Jeremy's Weblog

I recently graduated from Harvard Law School. This is my weblog. It tries to be funny. E-mail me if you like it. For an index of what's lurking in the archives, sorted by category, click here.

Monday, March 14, 2005

More on the socks dilemma from three posts below -- read upwards from last night's post if you're just tuning in. My friend e-mailed me some more explanation on why he thinks it's a good test of what kind of a person you are; I think I'm pretty much on board. It's kind of a neat thing to think about. I'm adding "the sock test" to my mental list of ways to sort people into two categories. It becomes test #3 in that list. Test #1 is "the well test": if you were stuck at the bottom of a well, would the person help you, even if they were on their way to something important? This is a fairly low bar, I think, but I feel like a lot of people fail it. Test #2 is "the crossing the street test": do you trust the person not to lead you into oncoming traffic? This one's not a good person / bad person test at all, but more of a test, I think, of who's the adult in any given relationship. With some friends -- and this isn't a good thing or a bad thing, necessarily at all -- I feel like there becomes a dynamic where some people are leaders more often than not, and some people are followers, and I totally feel like people can be both, depending on who they're with. But it becomes a question of who's the one watching for traffic; who's the one deciding whether or not we're crossing the street, and who's the one following the leader. I feel like in some settings, I'm totally the one you can trust to not cross into oncoming traffic, but in other situations, I can become completely oblivious, because I implicitly just trust the person or people I'm with to take care of trifling stuff like making sure we don't get hit by a bus or eaten by a bear. If that makes any sense. But, anyway, back to the sock test:

Here's how I would relate the sock scenario to law school - if the person got mad, they're going into corporate law. If they didn't mind, they're doing public interest law.

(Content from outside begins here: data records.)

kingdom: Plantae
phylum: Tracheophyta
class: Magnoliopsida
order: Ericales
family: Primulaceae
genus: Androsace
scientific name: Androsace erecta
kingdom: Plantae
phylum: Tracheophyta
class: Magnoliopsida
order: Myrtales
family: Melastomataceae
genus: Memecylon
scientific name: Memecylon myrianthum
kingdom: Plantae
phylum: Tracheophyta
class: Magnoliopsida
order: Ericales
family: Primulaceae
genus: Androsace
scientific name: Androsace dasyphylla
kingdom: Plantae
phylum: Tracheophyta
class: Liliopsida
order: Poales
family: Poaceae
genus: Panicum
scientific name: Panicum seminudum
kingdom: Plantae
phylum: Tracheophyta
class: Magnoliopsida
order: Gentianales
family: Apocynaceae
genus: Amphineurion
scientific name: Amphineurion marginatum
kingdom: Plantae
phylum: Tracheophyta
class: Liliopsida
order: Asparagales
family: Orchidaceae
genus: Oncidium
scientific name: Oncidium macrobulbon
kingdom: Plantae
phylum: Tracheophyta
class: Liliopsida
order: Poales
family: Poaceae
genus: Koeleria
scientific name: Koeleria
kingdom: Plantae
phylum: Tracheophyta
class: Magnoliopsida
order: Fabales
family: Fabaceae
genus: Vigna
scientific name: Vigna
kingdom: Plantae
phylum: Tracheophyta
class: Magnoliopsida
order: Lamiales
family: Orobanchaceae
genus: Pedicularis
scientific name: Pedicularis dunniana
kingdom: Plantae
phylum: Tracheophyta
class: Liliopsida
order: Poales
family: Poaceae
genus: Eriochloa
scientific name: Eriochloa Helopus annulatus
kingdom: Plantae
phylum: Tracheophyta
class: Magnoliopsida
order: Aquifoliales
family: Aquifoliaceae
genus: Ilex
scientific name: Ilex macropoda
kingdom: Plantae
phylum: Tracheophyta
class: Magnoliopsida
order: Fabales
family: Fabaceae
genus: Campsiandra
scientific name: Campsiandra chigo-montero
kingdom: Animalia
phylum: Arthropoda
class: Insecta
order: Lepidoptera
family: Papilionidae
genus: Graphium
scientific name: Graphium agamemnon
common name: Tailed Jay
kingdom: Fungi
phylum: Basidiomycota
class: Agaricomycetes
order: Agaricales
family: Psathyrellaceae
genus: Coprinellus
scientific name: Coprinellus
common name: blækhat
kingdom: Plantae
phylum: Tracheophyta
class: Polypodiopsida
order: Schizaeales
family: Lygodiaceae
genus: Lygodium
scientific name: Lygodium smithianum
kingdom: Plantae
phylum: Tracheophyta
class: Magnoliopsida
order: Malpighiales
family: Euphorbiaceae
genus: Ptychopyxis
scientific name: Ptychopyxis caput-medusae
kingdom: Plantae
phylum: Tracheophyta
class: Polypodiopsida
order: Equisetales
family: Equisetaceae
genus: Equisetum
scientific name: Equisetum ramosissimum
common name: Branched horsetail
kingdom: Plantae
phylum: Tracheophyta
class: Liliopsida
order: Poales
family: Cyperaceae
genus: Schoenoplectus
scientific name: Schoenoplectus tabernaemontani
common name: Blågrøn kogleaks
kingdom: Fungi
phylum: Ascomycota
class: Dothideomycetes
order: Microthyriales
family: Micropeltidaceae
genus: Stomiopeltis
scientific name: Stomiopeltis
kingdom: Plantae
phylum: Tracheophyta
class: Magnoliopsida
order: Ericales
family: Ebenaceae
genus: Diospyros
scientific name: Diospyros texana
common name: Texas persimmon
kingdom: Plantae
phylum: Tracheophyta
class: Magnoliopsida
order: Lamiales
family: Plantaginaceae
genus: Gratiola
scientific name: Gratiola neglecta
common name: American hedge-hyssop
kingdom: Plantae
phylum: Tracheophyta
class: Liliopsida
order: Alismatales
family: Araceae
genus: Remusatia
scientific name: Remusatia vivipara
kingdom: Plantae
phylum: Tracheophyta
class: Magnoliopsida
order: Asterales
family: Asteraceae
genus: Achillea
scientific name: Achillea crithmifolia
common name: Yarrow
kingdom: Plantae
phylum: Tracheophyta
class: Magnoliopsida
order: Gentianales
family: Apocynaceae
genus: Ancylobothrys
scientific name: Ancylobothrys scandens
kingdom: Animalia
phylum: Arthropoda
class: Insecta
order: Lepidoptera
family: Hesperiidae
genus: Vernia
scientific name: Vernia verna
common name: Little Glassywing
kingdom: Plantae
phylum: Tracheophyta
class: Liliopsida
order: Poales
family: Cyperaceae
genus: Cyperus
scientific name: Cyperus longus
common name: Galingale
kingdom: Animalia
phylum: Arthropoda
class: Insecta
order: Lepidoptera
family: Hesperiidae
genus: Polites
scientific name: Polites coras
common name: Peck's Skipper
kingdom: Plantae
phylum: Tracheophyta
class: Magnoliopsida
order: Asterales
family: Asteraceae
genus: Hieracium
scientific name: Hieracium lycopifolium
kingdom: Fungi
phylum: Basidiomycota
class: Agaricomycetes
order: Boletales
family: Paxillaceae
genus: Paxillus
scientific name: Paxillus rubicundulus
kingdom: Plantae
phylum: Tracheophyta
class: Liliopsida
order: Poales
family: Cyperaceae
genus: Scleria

Getting mad means you focus on only how it affects you, while not getting mad means you see a broader picture. Why? Having one pair of socks "stolen" certainly makes you worse off. Other things being equal, having one less pair of socks is not good. But it's such a trivial amount of worse off - nobody should really miss one pair of socks. A nicer, more compassionate person would not mind being very slightly worse off it it meant someone else was significantly better off. This doesn't mean we all should be perfect utilitarians. I certainly value benefits and detriments to myself more than I would to other people - I'm not going to give up my comfortable existence to go work in the peace corps, for example. But I would gladly give up one pair of socks to someone with wet feet (especially if that person wasn't some nameless, faceless person, but somebody I knew or a friend of a friend)

Also, I think in this instance, the actual material good being stolen is so dumb, that the person's reaction isn't based on WHAT has been taken from them, but reflects their instinctual response to being wronged, and how they think they SHOULD FEEL when wronged. Jerks would simply label it "stealing" and that they were "wronged" and get pissed off. More evolved people would understand the nuance to the situation, that it wasn't really stealing and they weren't really violated.